個人的な意見を押し付けるつもりはありません。あくまで提案ですから、そうした事が望んだ時に実現できる環境は一つの理想だという事です。それにいくら優秀なブリーダーと言えど一人で管理できる頭数は限界があります。

一般家庭で飼育する犬を、迎え入れる段階で繁殖が可能な良質な個体とし、個々の家庭で健康管理や病気の予防を徹底すれば、より安全な状況での出産が可能になり、良質な子犬や子猫が育つ可能性も高くなるのではないでしょうか。

ペットショップはそうした環境の実現の為に、健全な栄養管理や定期的なトリミングを行う事での衛生管理や病気の予防のサポートを行う為のものになることが望ましいと思います。
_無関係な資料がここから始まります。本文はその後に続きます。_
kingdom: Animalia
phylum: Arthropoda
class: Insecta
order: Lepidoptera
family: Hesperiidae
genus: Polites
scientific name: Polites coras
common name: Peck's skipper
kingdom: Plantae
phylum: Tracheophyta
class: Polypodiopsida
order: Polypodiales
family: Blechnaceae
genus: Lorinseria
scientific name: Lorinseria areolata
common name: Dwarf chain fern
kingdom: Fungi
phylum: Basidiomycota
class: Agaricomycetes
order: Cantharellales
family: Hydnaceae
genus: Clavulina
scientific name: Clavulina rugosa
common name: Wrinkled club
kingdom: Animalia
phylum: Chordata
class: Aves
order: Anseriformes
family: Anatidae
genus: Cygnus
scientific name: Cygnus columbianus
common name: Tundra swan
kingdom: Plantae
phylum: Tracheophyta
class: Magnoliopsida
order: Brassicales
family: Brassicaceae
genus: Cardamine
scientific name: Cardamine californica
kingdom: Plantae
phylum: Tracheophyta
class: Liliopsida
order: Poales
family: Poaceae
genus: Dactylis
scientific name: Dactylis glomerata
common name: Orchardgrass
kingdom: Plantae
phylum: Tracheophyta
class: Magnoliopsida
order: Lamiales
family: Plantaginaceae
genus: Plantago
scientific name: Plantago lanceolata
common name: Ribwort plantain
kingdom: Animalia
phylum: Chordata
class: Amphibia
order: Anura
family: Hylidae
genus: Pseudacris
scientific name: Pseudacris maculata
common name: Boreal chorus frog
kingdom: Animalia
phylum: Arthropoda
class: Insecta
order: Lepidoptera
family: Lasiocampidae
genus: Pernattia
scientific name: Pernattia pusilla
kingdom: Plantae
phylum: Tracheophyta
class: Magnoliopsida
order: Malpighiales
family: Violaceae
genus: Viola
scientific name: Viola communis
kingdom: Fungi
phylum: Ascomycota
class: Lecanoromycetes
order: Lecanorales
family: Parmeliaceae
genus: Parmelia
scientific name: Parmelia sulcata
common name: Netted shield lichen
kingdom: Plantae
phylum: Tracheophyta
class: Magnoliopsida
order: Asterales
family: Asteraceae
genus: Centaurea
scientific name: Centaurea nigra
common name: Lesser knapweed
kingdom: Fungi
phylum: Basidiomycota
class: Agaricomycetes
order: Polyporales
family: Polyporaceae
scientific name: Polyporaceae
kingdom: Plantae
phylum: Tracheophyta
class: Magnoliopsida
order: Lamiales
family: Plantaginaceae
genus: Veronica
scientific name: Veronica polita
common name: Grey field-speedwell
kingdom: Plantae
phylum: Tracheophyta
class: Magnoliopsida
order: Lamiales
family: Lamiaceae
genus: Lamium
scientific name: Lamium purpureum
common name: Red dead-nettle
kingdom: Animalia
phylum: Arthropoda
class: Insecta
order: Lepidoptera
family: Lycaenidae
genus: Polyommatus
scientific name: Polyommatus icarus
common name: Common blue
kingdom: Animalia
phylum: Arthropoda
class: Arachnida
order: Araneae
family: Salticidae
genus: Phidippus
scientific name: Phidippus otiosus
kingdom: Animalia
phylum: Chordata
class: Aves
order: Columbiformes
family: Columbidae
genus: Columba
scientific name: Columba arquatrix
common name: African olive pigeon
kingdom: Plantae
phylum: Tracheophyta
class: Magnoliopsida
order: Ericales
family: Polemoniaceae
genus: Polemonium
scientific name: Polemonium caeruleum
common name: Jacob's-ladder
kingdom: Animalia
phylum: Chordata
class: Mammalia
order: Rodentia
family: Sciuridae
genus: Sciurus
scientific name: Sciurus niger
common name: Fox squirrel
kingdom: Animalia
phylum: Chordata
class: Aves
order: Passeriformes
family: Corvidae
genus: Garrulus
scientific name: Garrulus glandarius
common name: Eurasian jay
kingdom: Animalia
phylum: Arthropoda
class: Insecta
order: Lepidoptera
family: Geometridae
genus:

縁があって迎え入れた犬や猫を家族として扱う事に異論はありません。しかし人間ではなく動物であることは事実です。育成の段階でしつけや扱いが不適切であれば飼い主との関係性は不健全なものとなり、分離不安や問題行動を起こすことに繋がります。犬や猫という種を尊重し、彼らが持って生まれた性別という事の意味を考えれば、繁殖という行為は今とは違う形になるべきだと僕は思います。
避妊や去勢は必要だとは思います。しかしそれが推奨される環境は理想的だとは思えません。

愛する家族に家族を与えられるのであればそれはとても喜ばしい事です。

そうやってペットの一生を見送り、またその子供たちと人生を共に歩むという選択が当たり前にできる事が僕にとっての理想です。

まとめ

とまあ久しぶりに自分の考えを正論の様に偉そうに語っては見ましたが、現在の犬猫を取り巻く環境ではこうしたことの実現はなかなか難しいでしょうね。事実僕の店でも犬や猫を小さいうちに親から引き離し命を査定し値段をつけて販売していますから。

それでもささやかな抵抗をしてはいます。
ブリーダーから買い付けた犬猫を無料で譲渡するという前代未聞の試みは世界で当店だけで、古今東西そんなペットショップはありえないでしょうし、成長するにしたがい価格が上がっていく店もきっと同様です。

犬や猫を取り巻く環境が少しづつでも良くなるようにいろんな方に訴えかけていますが、なかなか賛同も得られず、費用や時間が掛かる事なので実現するのは難しいでしょう。
労働環境もけして良いとは言えませんし、非難の的になることもありますから、業界で働く人間への評価や環境ももう少しなんとか出来るようにしていきたいですね。
本日もお読み頂きありがとうございました。